### EXTRAIT CHOISI
+++

Que retirer de ces versets où le riche sur la Terre est le
privilégié, le pauvre le disgracié ?
Certes, l’image
est suggestive. Elle dit que les heureux ici-bas n’ont pas les
Regards du Ciel, parce qu’ils se sont gonflés des biens de ce
monde ; quand les malheureux ne possèdent rien, meurent en
marge de notre société qui les accompagne à leur dernière
demeure, sans augurer qu’En-Haut la pauvreté est une vertu, la
richesse un malheur, une rétrogradation.
La richesse scelle
l’homme à ce sol. Fée séduisante, pleine de périls, elle lui
distille ses poisons chimériques.
Ne convoitons pas
l’opulence. La Terre n’est qu’un passage. Si ce passage n’est
pas un fardeau, il nous attache à cette glèbe, nous aiguillant vers
de lourds appétits allant grandissant. Pauvre est alors notre Moi,
quand il doit s’élancer au-dessus de lui-même. Et pourtant
combien n’est-il pas flatté d’avoir tiré de la vie, de son
ensemble trouble pour le moins, une épingle d’or ou de diamant,
relief massif dont il jouit avec des satisfactions de la Terre,
c’est-à-dire sans valeur spirituelle.
Quel riche se prive réellement pour autrui ? Il y en a bien sûr de bons, mais ils sont rares !
Cependant si le riche égoïste croit en Dieu, y croit-il profondément ? Sa fortune, ne la place-t-il pas par-devers lui d’abord, donc avant Dieu ? Dès lors croit-il vraiment ? Avoir foi en Dieu, c’est mettre Dieu avant toute chose. Ou alors, c’est croire en un Nom, se conformer à une habitude, par crainte de l’inconnu dont s’enveloppent la mort et l’Autre Vie ! C’est spéculer sur sa propre peur. Triste monde que le nôtre !
Il n’y a pas de véritable croyance quand l’homme vit pour sa fortune et pour ses biens.
Qu’elles sont graves les responsabilités du riche ! Elles en dépassent le mental, hélas ! trop souvent. Quel riche admet que rien ne lui appartient ? Que ses biens il les tient de Dieu, et qu’ils doivent être pour tous. Néanmoins il s’estime comblé s’il amasse pour lui et les siens ! Il possède le bonheur, se dit-il, par conséquent la Terre, pour lui, a droit sur le Ciel, quand c’est le contraire ! Erreur qui a conduit notre humanité à tous les excès, et cela depuis des millénaires.
Mais, voyons maintenant le texte évangélique.
« Il y avait un homme riche, qui était vêtu de pourpre et de fin lin, et qui chaque jour menait joyeuse et brillante vie.
« Un pauvre, nommé Lazare, était couché à sa porte, couvert d’ulcères, et désireux de se rassasier des miettes qui tombaient de la table du riche ; et même les chiens venaient encore lécher ses ulcères.

+++

### JEU DE DONNÉES
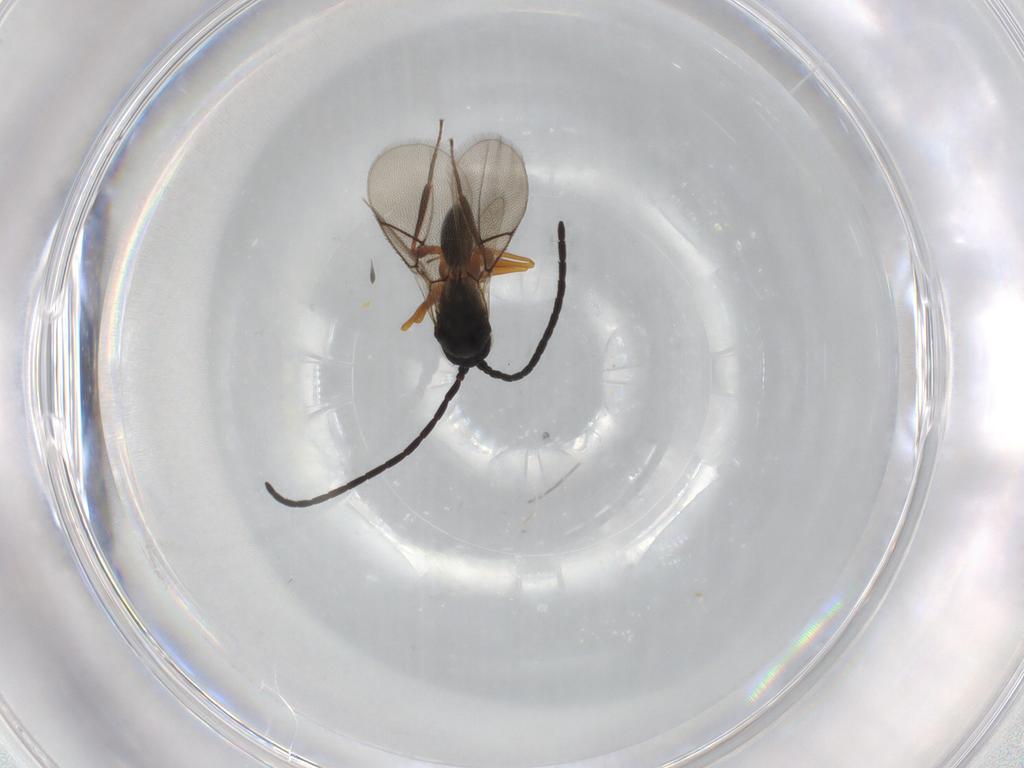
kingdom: Animalia
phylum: Arthropoda
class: Insecta
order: Hymenoptera
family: Figitidae
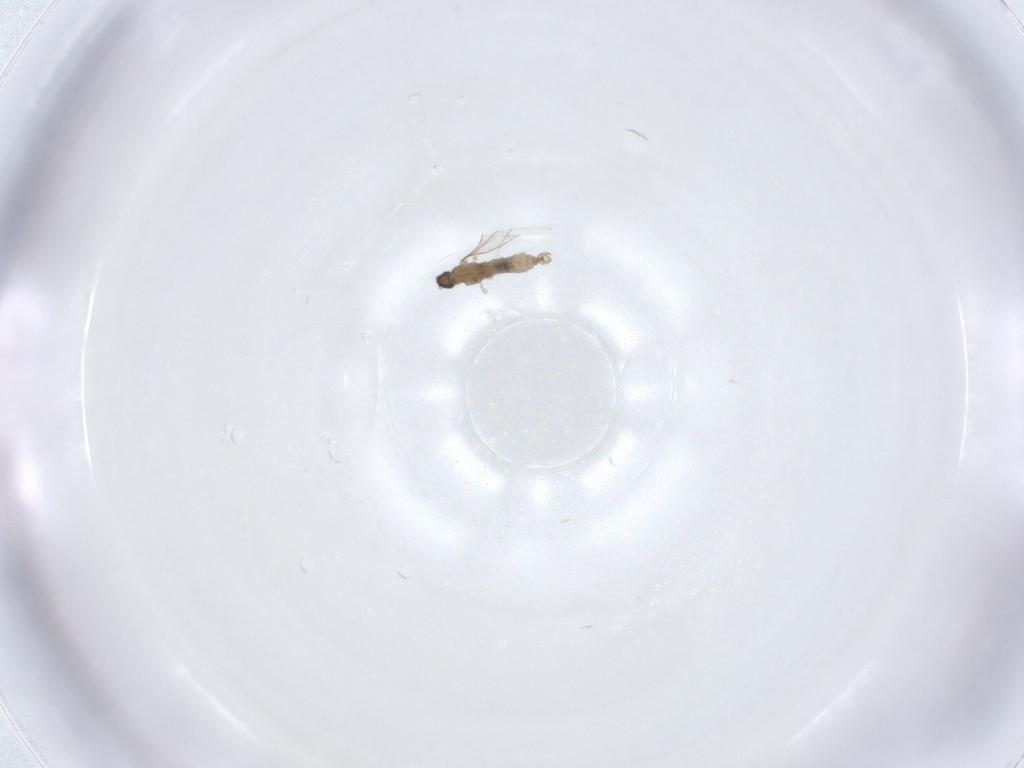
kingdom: Animalia
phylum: Arthropoda
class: Insecta
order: Diptera
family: Cecidomyiidae
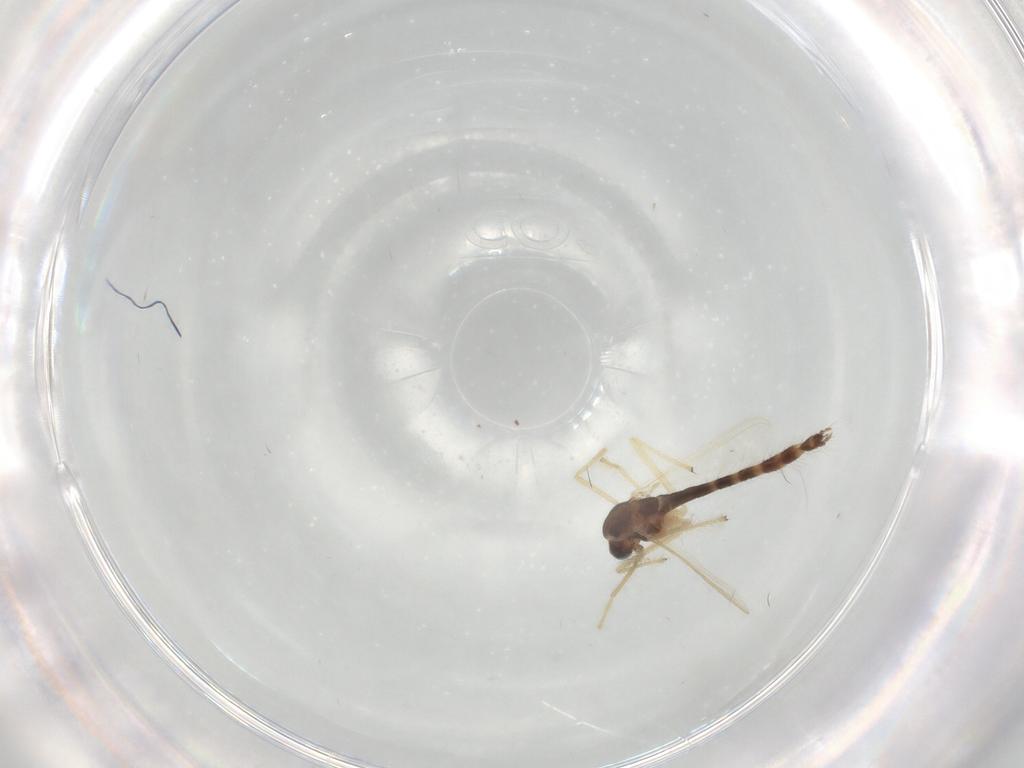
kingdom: Animalia
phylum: Arthropoda
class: Insecta
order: Diptera
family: Chironomidae
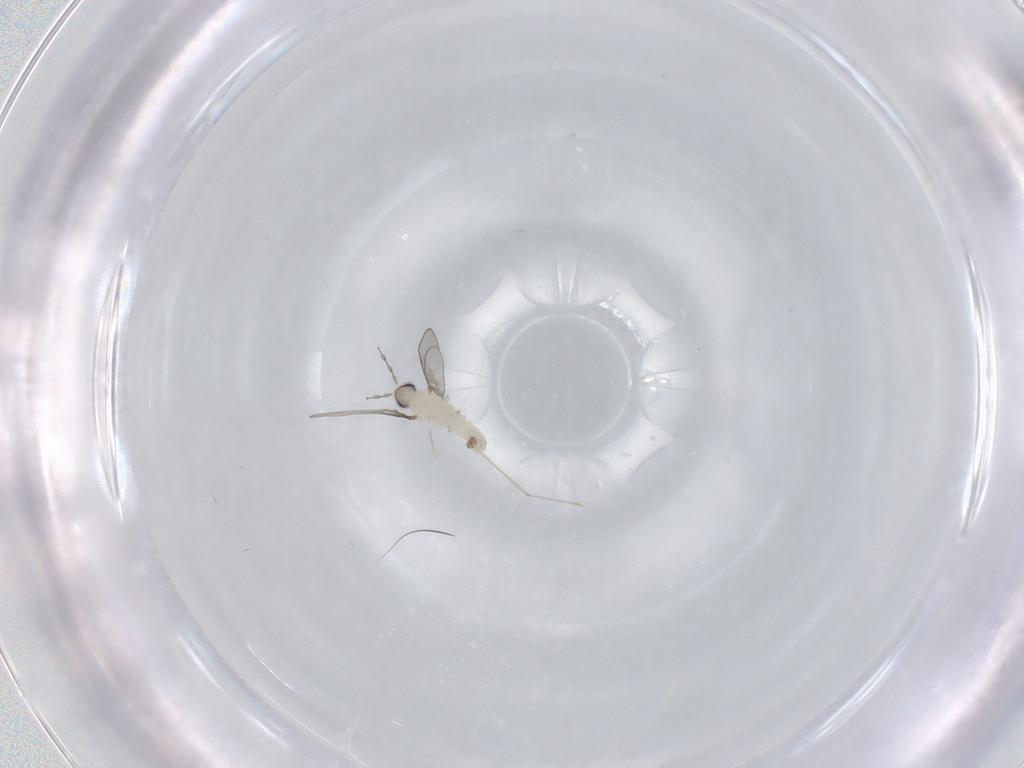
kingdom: Animalia
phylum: Arthropoda
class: Insecta
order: Diptera
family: Cecidomyiidae
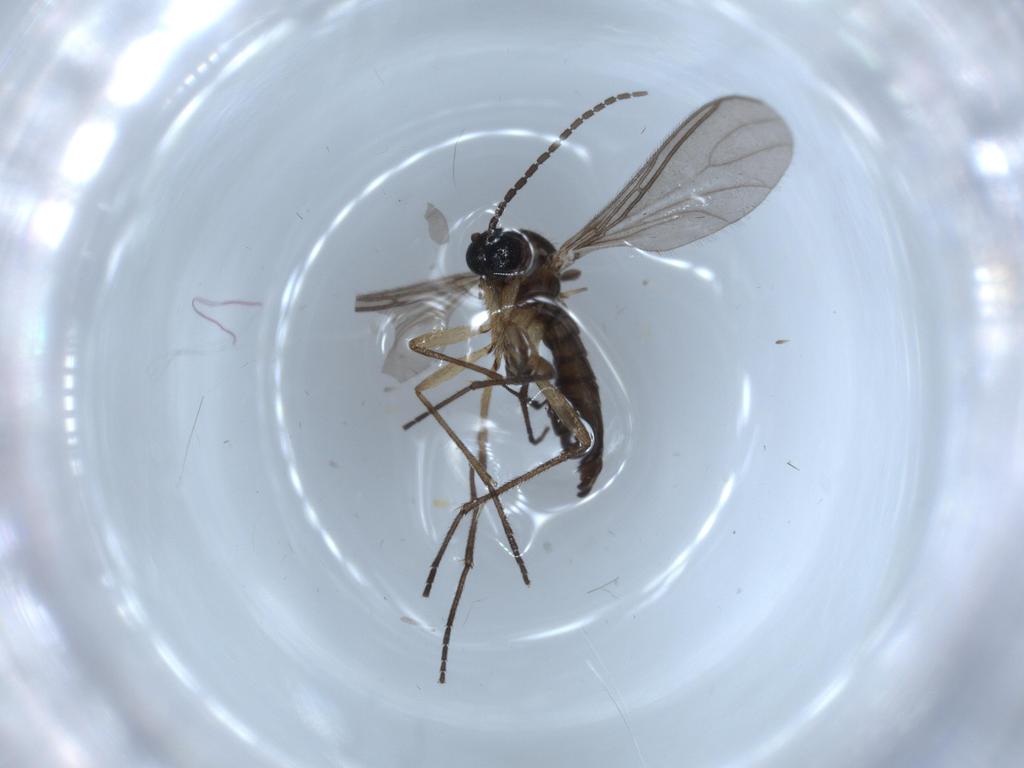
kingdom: Animalia
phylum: Arthropoda
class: Insecta
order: Diptera
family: Sciaridae
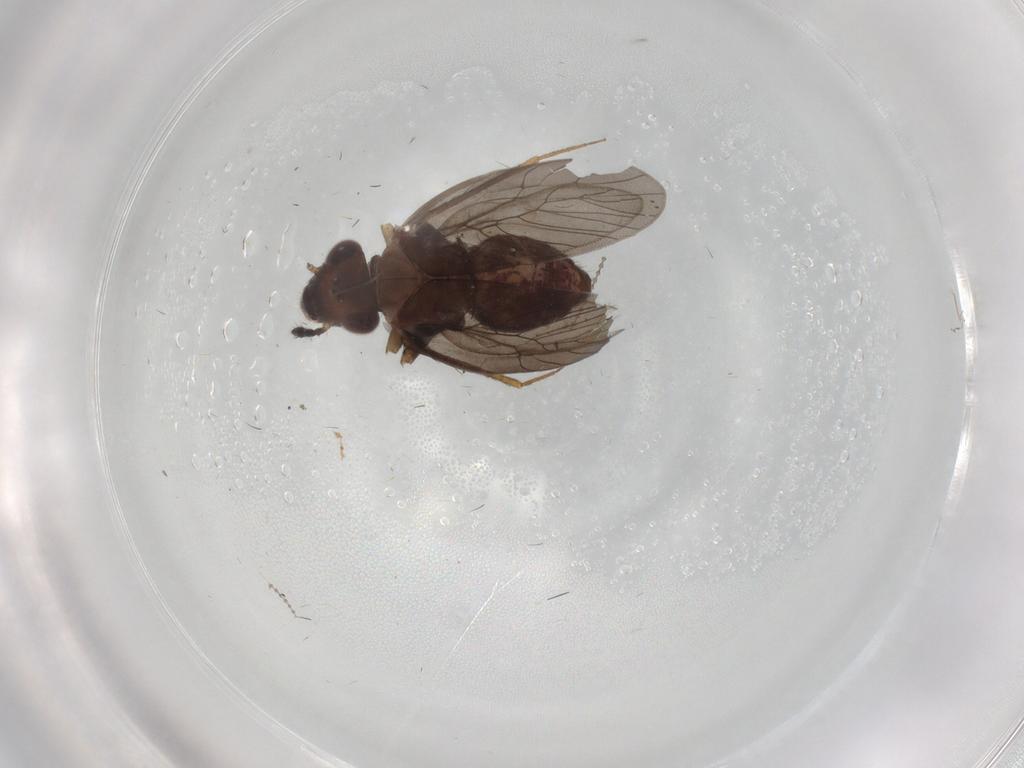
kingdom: Animalia
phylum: Arthropoda
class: Insecta
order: Psocodea
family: Lepidopsocidae
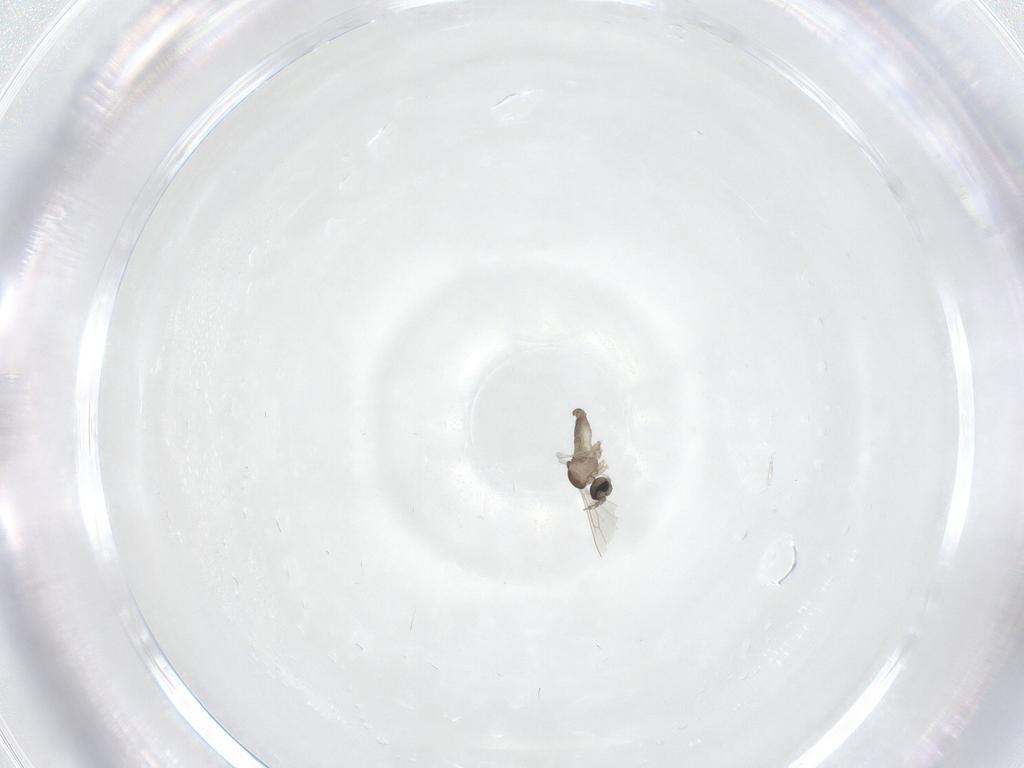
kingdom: Animalia
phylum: Arthropoda
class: Insecta
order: Diptera
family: Cecidomyiidae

+++

### EXERCICES À TRAITER
**a.** Combien de lignes des enregistrements contiennent la chaîne « family », en tenant compte de la casse ? Donnez seulement le nombre.
**b.** Pouvez-vous poursuivre l'extrait sur le riche et le pauvre à partir de sa dernière phrase ?

### EN RÉPONSE
**a.** 7

**b.**
« Le pauvre mourut, et il fut porté par les anges dans le sein d’Abraham. Le riche mourut aussi et il fut enseveli. » (Luc XVI/19 à 22.)
Tableau plein de relief ! Il atteste que devant Dieu, celui qui porte sa croix ici-bas est un Juste, ou tout au moins s’y prépare et paye son dernier tribut à ce globe. C’est vrai pour Lazare, l’Evangile le plaçant aux Cieux (image bien entendu). Même un Patriarche, homme Juste, n’entre pas d’un trait dans l’Eternité en sortant de cette planète. La chair est tant à l’opposé de l’Esprit parfait ! Prenons cette pensée comme un point fixe révélateur qui nous montre qu’hier, comme aujourd’hui, l’homme doit être pauvre pour obtenir à sa mort un peu de l’habit menant aux Noces éternelles, au contraire du riche qui n’a souvent, hélas, que la défroque des noces de la Terre, l’habit des ténèbres !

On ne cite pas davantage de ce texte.